Absolutely. My grievance is that, I mean, I ran a peace and conflict program at the University of Toronto, I founded it and ran it for 15 years before I retired. And then of course, they retired the program because there was only me, and that was okay with me, because I knew that if they kept it going, they would get somebody who really didn’t know anything about it. And it wouldn’t be a very good program. So, I’d rather have it die. But nevertheless, my point is I kept on teaching afterwards. For several years, I kept giving a free course on nuclear issues: nuclear power and mostly nuclear weapons. I felt it was very distressing that there wasn’t a single course at the University of Toronto on nuclear weapons. I’m not sure what you could take on nuclear power, but I think probably in, you know, engineering and places like that you could take courses. But as it stands now, the University doesn’t offer courses on nuclear weapons, never has, and as far as I can tell, never intends to, which is really, really sad. Because, you know, that’s something that a student should even be able to major in, much less — you know, just get one course in.
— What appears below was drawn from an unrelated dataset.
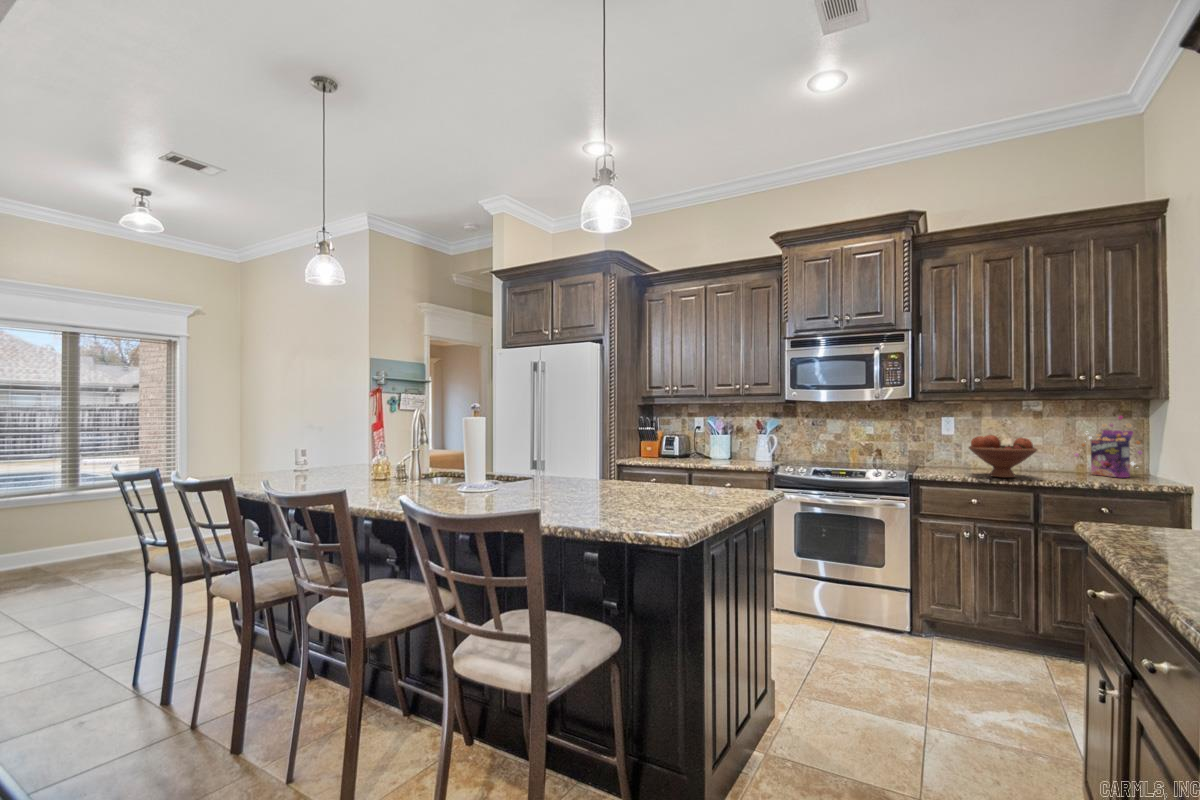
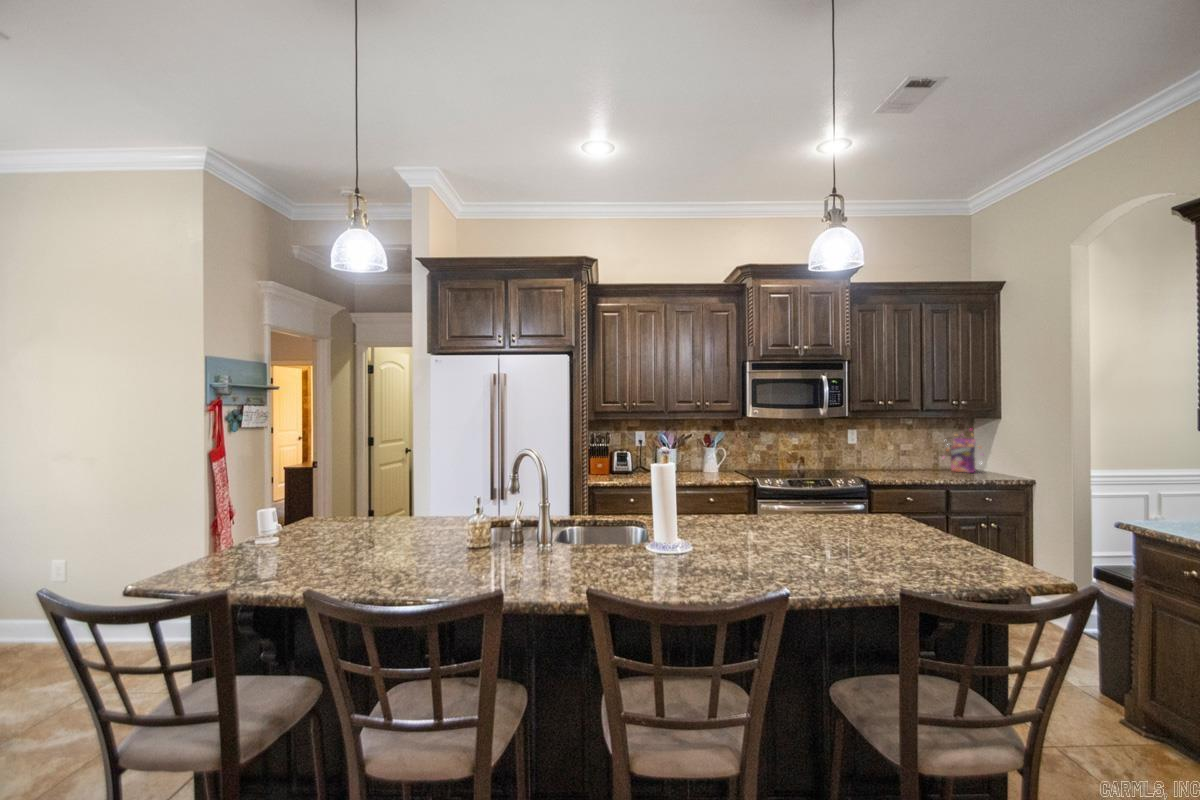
fruit bowl: present [969,435,1037,478] -> none [889,444,939,478]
So, you know, I think that may be one of the things that we could do by way of fostering real peace education is to lobby universities and even community colleges and other institutions of post-secondary education to give courses on nuclear weapons and the nuclear threat. I don’t know how to do that. But if you know of any way, let’s talk about it. What do you know about that? 

Steven Staples  

Actually, there are quite a few Peace and Conflict programs in Canada, they are not… really, I mean, working in the peace movement myself for many years, I never felt very connected to those groups. And I was kind of surprised, actually, to learn that there were so many out there. So, I think that’s certainly an area you want to look at. You mentioned post-secondary education, whether it can be linked up with social movements. I do know, there’s some work being done at the University of Cape Breton on nuclear weapons. So, you find pockets of these things. 

Metta Spencer  

That’s really quite rare

Steven Staples  

Maybe Zoom has provided us an opportunity to reach out and find these courses. And, what they say, we can amplify them, now using the technology. That’s really exciting.

Metta Spencer  

Well, it’s terrific. I’m just delighted that you’re doing this, Steve and we ought to have a conversation like this once a month to find out what you’re doing and what everybody else is doing. Because you… we both have our fingers to the pulse of various peace groups in Canada. And I wish you all good luck and good wishes for the success of Peace Quest and we’ll stay in touch. All right.

Steven Staples  

Thanks, Metta. I look forward to seeing more of your [Project] Save the World programs. You’re doing great education work, you’re a real inspiration.

Metta Spencer  

Thanks so much, Steve. Take care. Bye.